_Exercise aim_: All the data below needs to be retyped exactly as shown.

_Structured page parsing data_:
------------------------------------------------------------------------

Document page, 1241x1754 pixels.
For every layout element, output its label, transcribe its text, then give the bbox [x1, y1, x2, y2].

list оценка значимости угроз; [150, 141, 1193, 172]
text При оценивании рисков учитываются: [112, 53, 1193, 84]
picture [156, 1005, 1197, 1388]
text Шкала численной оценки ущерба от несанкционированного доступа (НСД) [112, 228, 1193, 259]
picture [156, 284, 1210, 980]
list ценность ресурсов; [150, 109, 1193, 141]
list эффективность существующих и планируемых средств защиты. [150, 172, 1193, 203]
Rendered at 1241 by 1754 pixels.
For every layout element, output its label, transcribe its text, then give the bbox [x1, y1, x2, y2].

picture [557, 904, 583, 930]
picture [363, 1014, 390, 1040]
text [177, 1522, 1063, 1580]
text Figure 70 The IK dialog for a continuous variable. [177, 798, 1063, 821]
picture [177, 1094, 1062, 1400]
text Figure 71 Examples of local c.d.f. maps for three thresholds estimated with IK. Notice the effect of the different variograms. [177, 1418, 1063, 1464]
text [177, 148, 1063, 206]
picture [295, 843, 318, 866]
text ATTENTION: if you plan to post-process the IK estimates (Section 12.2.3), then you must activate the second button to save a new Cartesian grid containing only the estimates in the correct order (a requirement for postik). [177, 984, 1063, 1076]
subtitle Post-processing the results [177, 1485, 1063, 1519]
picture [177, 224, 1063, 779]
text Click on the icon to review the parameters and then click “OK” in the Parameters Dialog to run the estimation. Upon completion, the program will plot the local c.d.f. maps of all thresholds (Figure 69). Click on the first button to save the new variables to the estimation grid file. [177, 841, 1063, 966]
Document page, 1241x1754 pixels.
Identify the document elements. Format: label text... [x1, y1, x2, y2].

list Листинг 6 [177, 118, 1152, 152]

------------------------------------------------------------------------

_Output for this task_:
Document page, 1241x1754 pixels.
For every layout element, output its label, transcribe its text, then give the bbox [x1, y1, x2, y2].

list оценка значимости угроз; [150, 141, 1193, 172]
text При оценивании рисков учитываются: [112, 53, 1193, 84]
picture [156, 1005, 1197, 1388]
text Шкала численной оценки ущерба от несанкционированного доступа (НСД) [112, 228, 1193, 259]
picture [156, 284, 1210, 980]
list ценность ресурсов; [150, 109, 1193, 141]
list эффективность существующих и планируемых средств защиты. [150, 172, 1193, 203]
Rendered at 1241 by 1754 pixels.
For every layout element, output its label, transcribe its text, then give the bbox [x1, y1, x2, y2].

picture [557, 904, 583, 930]
picture [363, 1014, 390, 1040]
text [177, 1522, 1063, 1580]
text Figure 70 The IK dialog for a continuous variable. [177, 798, 1063, 821]
picture [177, 1094, 1062, 1400]
text Figure 71 Examples of local c.d.f. maps for three thresholds estimated with IK. Notice the effect of the different variograms. [177, 1418, 1063, 1464]
text [177, 148, 1063, 206]
picture [295, 843, 318, 866]
text ATTENTION: if you plan to post-process the IK estimates (Section 12.2.3), then you must activate the second button to save a new Cartesian grid containing only the estimates in the correct order (a requirement for postik). [177, 984, 1063, 1076]
subtitle Post-processing the results [177, 1485, 1063, 1519]
picture [177, 224, 1063, 779]
text Click on the icon to review the parameters and then click “OK” in the Parameters Dialog to run the estimation. Upon completion, the program will plot the local c.d.f. maps of all thresholds (Figure 69). Click on the first button to save the new variables to the estimation grid file. [177, 841, 1063, 966]
Document page, 1241x1754 pixels.
Identify the document elements. Format: label text... [x1, y1, x2, y2].

list Листинг 6 [177, 118, 1152, 152]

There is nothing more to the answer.